■ Given exercise a ■
Rewrite the musical score dataset entries below, putting "printed music" in place of "sheet music" and leaving everything else as it is.

■ Article ■
"""

Gentoo Forums
Gentoo Forums
Gentoo Forums
Quick Search: in
[HOWTO] Testing Emerge with ccache, distcc and pump emerge
View unanswered posts
View posts from last 24 hours

 
Reply to topic    Gentoo Forums Forum Index Documentation, Tips & Tricks
View previous topic :: View next topic  
Author Message
dwbowyer
Apprentice
Apprentice


Joined: 18 Apr 2008
Posts: 155

PostPosted: Sun Nov 27, 2011 6:24 pm    Post subject: [HOWTO] Testing Emerge with ccache, distcc and pump emerge Reply with quote

NOTE: I was going to post this over a year ago, but didn't (guessing due to user-space memory errors, IE I forgot to)
Short summary to what follows, I eventually opted to set up the faster computer to act as a build- and bin-host for the slower computer, which was not only easier, but had time savings of about 40% for a full world compile, and also avoided the issues some packages have with distcc and distcc-pump.

Since there have been a few questions about ccache, distcc, and distcc pump mode lately, I now post my research for those that may find it useful.
END NOTE



I have two computers in a home network.

The 1st: AMD64x2-2.41GHz, 2GB DDR2@800MHz ram
The 2nd: Pentium3-600MHz, 384MB DIMMs@(whatever) ram

I estimate the dual-core AMD to be about 7 times faster than the Pentium3.

I have the first set up as a firewall, router and host via NFS to
/home
/mnt/multimedia
/usr/portage
/usr/portage/packages/ which then has ./distfiles and ./bin-pent3
(the latter presently unused)

Pentium3 has 183 packages installed and a full "emerge -e world" would take 2 days, 23 hours, 12 minutes -- according to genlop. Previously, I've used a 512MB ccache. I know that's small (originally, I kept it small when installing since that computer has a 20GB harddrive.) and was considering increasing the size. I've also used distcc which seemed to give better results, even with default settings. I've also been debating setting up the AMD64 to serve as a build- and bin-host for the Pentium3.

Recently while doing routine maintenance and cleaning USE flags, etc -- I decided to tweak the build system and actually test out some of the options. I looked into the gentoo docs and forums for advice on ccache and distcc, and then went looking a bit further, including the use of distcc-pump

For those who may have similar home networks and may want to know, I've decided to post my results. First I began with a simple test, compiling one package while varying a handful of options.

The options being varied, are as follows:

On Pentium3, in /etc/make.conf
Code:

1: MAKE_OPTS="-jN"
2: EMERGE_DEFAULT_OPTS="--jobs=N --load-average=N.N"
3: FEATURES="ccache distcc userpriv usersandbox"
    The latter two I'll discuss later.
4: EMERGE_DEFAULT_OPTS="--buildpkg --usepkg"

On Pentium3, in /etc/distcc/hosts
# The first line tells the Pentium3 to use the AMD64 as a distcc helper
# The second tells Pentium3 the same, but using pump mode. More on that
# later. The /8 tells Pentium3 to send up to 8 jobs to the host, rather
# than the default 4 per host. In fact it seems I could set this higher.

"""

■ Given exercise b ■
Continue the forum post about testing emerge with ccache, distcc and pump mode from the point where it stops.

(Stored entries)
"""

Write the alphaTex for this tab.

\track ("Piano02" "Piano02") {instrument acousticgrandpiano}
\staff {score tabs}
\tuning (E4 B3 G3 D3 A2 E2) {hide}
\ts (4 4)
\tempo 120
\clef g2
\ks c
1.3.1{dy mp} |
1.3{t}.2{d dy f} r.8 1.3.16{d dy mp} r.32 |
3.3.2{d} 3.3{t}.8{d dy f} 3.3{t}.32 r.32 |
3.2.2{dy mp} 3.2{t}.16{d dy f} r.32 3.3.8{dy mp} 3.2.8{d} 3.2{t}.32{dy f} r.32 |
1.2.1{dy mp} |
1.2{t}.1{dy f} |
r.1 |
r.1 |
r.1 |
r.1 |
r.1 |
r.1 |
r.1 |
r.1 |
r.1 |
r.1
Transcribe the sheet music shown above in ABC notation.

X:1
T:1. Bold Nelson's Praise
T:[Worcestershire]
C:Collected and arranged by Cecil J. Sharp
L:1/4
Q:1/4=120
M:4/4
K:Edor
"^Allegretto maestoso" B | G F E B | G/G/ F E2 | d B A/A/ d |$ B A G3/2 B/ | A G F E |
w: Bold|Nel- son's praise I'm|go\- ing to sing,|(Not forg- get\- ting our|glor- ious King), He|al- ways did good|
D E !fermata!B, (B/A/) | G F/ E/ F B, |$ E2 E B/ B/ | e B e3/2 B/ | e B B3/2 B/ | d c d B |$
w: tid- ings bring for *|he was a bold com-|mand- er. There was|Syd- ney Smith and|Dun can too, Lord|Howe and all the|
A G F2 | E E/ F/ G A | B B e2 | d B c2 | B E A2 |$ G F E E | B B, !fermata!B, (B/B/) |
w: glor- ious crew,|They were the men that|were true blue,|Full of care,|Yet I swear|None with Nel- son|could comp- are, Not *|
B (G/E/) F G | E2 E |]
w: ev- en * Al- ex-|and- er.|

"""

■ Exercise response a ■
Write the alphaTex for this tab.

\track ("Piano02" "Piano02") {instrument acousticgrandpiano}
\staff {score tabs}
\tuning (E4 B3 G3 D3 A2 E2) {hide}
\ts (4 4)
\tempo 120
\clef g2
\ks c
1.3.1{dy mp} |
1.3{t}.2{d dy f} r.8 1.3.16{d dy mp} r.32 |
3.3.2{d} 3.3{t}.8{d dy f} 3.3{t}.32 r.32 |
3.2.2{dy mp} 3.2{t}.16{d dy f} r.32 3.3.8{dy mp} 3.2.8{d} 3.2{t}.32{dy f} r.32 |
1.2.1{dy mp} |
1.2{t}.1{dy f} |
r.1 |
r.1 |
r.1 |
r.1 |
r.1 |
r.1 |
r.1 |
r.1 |
r.1 |
r.1
Transcribe the printed music shown above in ABC notation.

X:1
T:1. Bold Nelson's Praise
T:[Worcestershire]
C:Collected and arranged by Cecil J. Sharp
L:1/4
Q:1/4=120
M:4/4
K:Edor
"^Allegretto maestoso" B | G F E B | G/G/ F E2 | d B A/A/ d |$ B A G3/2 B/ | A G F E |
w: Bold|Nel- son's praise I'm|go\- ing to sing,|(Not forg- get\- ting our|glor- ious King), He|al- ways did good|
D E !fermata!B, (B/A/) | G F/ E/ F B, |$ E2 E B/ B/ | e B e3/2 B/ | e B B3/2 B/ | d c d B |$
w: tid- ings bring for *|he was a bold com-|mand- er. There was|Syd- ney Smith and|Dun can too, Lord|Howe and all the|
A G F2 | E E/ F/ G A | B B e2 | d B c2 | B E A2 |$ G F E E | B B, !fermata!B, (B/B/) |
w: glor- ious crew,|They were the men that|were true blue,|Full of care,|Yet I swear|None with Nel- son|could comp- are, Not *|
B (G/E/) F G | E2 E |]
w: ev- en * Al- ex-|and- er.|

■ Exercise response b ■
Code:

192.168.0.1/8
#192.168.0.1/8,cpp,lzo

On AMD64 /etc/distcc/hosts
# A much faster computer can be slowed using a much slower computer as
# a helper, so AMD64 shouldn't include Pentium3.
Code:

localhost

On AMD64, in /etc/conf.d/distccd I changed
Code:

DISTCCD_OPTS="${DISTCCD_OPTS} --allow 192.168.0.0/24"
DISTCCD_OPTS="${DISTCCD_OPTS} --listen 192.168.0.1"
DISTCCD_OPTS="${DISTCCD_OPTS} -N 5"

I'll discuss the distccd option here, for those that don't know how distcc works, and may have found this thread searching for help on how to set up distcc. Skip until the break if you already know this.

Any computer on a network that should act as a host (helper) needs to run distccd, preferably started in the default run-level and be properly configured to work. The above three options are all all that need to be configured, on each host. Then simply add FEATURES="distcc"
to the clients.

The first option --allow is required with more recent distcc versions. It allows only the local network to make use of the distccd service provided by my server. Anything attempting to connect across my internet connetion on net.eth0 would be ignored.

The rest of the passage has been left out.